## Tasks for this exercise
**1)** Reproduce the ink jet head text between "The present general inventive concept provides" and "general inventive concept.", inclusive.
**2)** In the ink jet head text, what is the sacrificial material layer 108 formed of?

FIGS. 1 to 4 are cross-sectional views illustrating a method of fabricating a conventional monolithic type ink jet head.

Referring to FIG. 1, heat-generating resistors 102 for generating pressure for ink ejection are formed on a substrate 100. An insulating passivation layer 104 is formed on an entire surface of the substrate having the heat-generating resistors 102 thereon. Next, a chamber layer 106 defining sidewalls of an ink flow path is formed on the insulating passivation layer 104. The chamber layer 106 is conventionally formed of a negative photosensitive resin layer.

Referring to FIG. 2, a sacrificial material layer 108 is formed on the substrate 100 having the chamber layer 106 thereon. The sacrificial material layer 108 is formed of a soluble resin layer such as a positive photoresist. The sacrificial material layer 108 is then polished by a chemical mechanical polishing (CMP) method.

Referring to FIG. 3, as a result of performing the CMP process, a sacrificial layer 108′ is formed between the sidewalls defined by the chamber layer 106 to cover a region where the ink flow path is to be formed. The sacrificial layer 108′ is provided as a supporting layer for the nozzle layer to be formed by the following processes.

Referring to FIG. 4, a resin layer is formed on the chamber layer 106 and the sacrificial layer 108′. The resin layer is patterned to form the nozzle layer 112 having nozzles 112′ corresponding to the heat-generating resistors 102, respectively. Then, the substrate 100 is etched to form an ink-feed passage 114, and the sacrificial layer 108′ is then removed.

A height of the ink flow path is affected by a thickness of the chamber layer 106. Therefore, the thickness of the chamber layer 106 should be adjustable and precisely reproducible. In a method of fabricating the conventional monolithic ink jet head, in order to create the chamber layer 106 having a reproducible thickness, the chamber layer 106 is formed of a material layer having a polish selectivity (polishing rate of the sacrificial layer/polishing rate of the chamber layer) with respect to the sacrificial layer 108. In this case, the chamber layer 106 functions as a polish stop layer for detecting a polishing stop point of the CMP process. However, as described above, when both the chamber layer 106 and the sacrificial material layer 108 are formed of a resin material, it may be difficult to make the chamber layer 106 have a polish selectivity with respect to the sacrificial material layer 108. As a result, the chamber layer 106 does not function as the polish stop layer and is polished together with the sacrificial material layer 108, thereby making it difficult to adjust and precisely reproduce the thickness of the chamber layer 106. Additionally, although the sacrificial layer 108′ may be formed by applying and patterning the positive photoresist without employing the above-mentioned CMP process, it may be difficult to form the sacrificial layer 108′ having a flat top surface due to a step between the sacrificial material layer 108 and the chamber layer 106. This may make it difficult to form the ink flow path having uniform dimensions.

SUMMARY OF THE INVENTION

The present general inventive concept provides a method of fabricating an ink jet head having an ink flow path of uniform dimensions by forming a chamber layer having a precise and reproducible thickness.

Additional aspects and advantages of the present general inventive concept will be set forth in part in the description which follows and, in part, will be obvious from the description, or may be learned by practice of the general inventive concept.

## Collected data
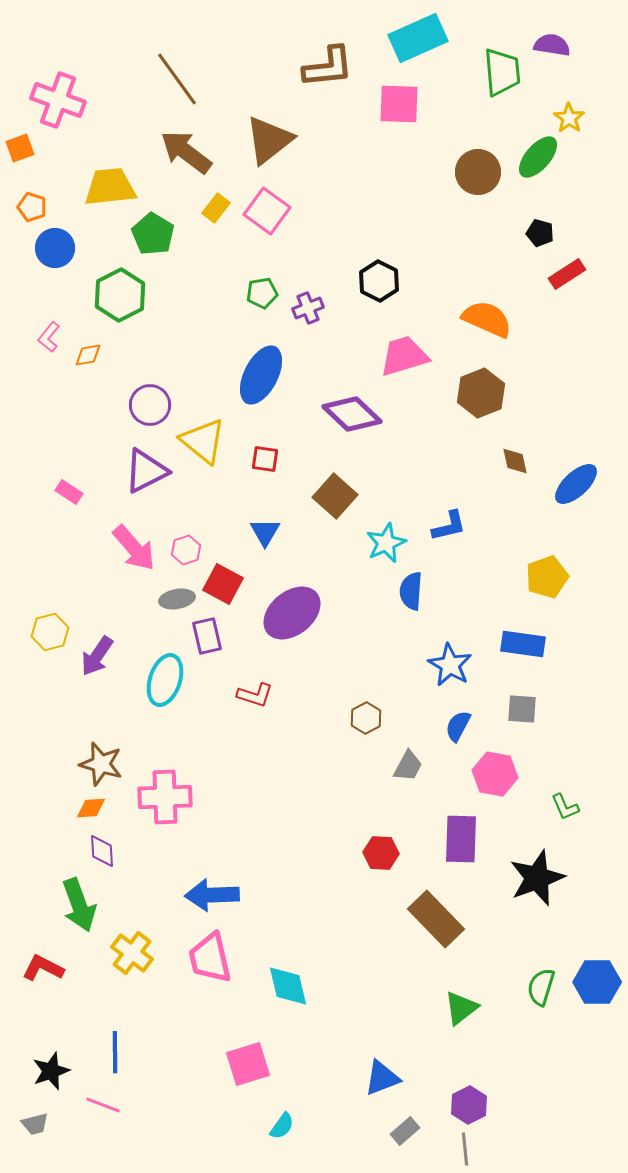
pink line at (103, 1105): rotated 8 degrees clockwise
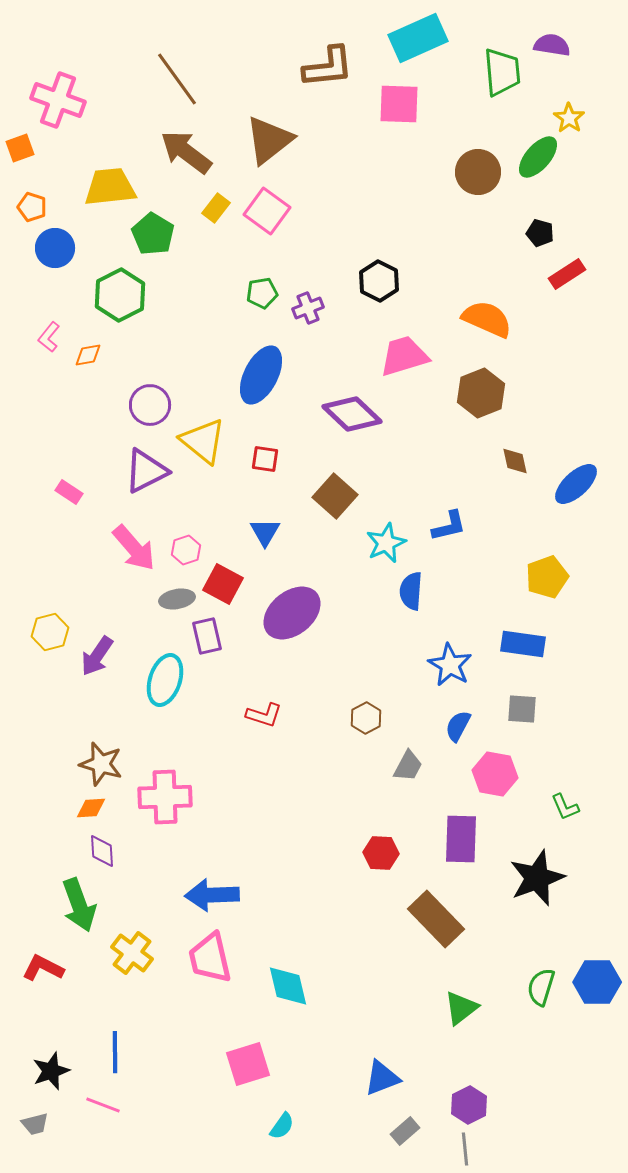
red L-shape at (255, 695): moved 9 px right, 20 px down
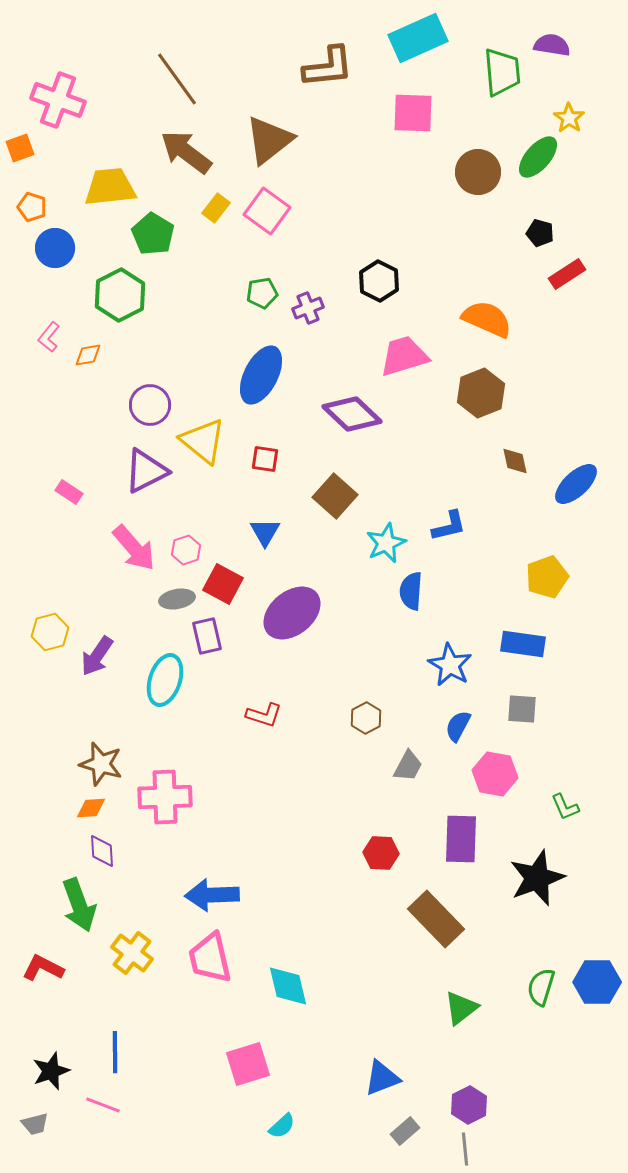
pink square at (399, 104): moved 14 px right, 9 px down
cyan semicircle at (282, 1126): rotated 12 degrees clockwise
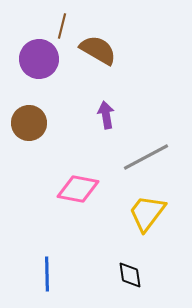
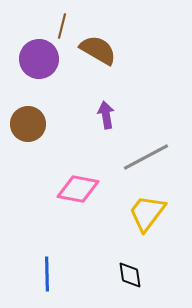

## Solutions to the problems
**1)**
The present general inventive concept provides a method of fabricating an ink jet head having an ink flow path of uniform dimensions by forming a chamber layer having a precise and reproducible thickness.

Additional aspects and advantages of the present general inventive concept will be set forth in part in the description which follows and, in part, will be obvious from the description, or may be learned by practice of the general inventive concept.

**2)** A soluble resin layer, such as a positive photoresist.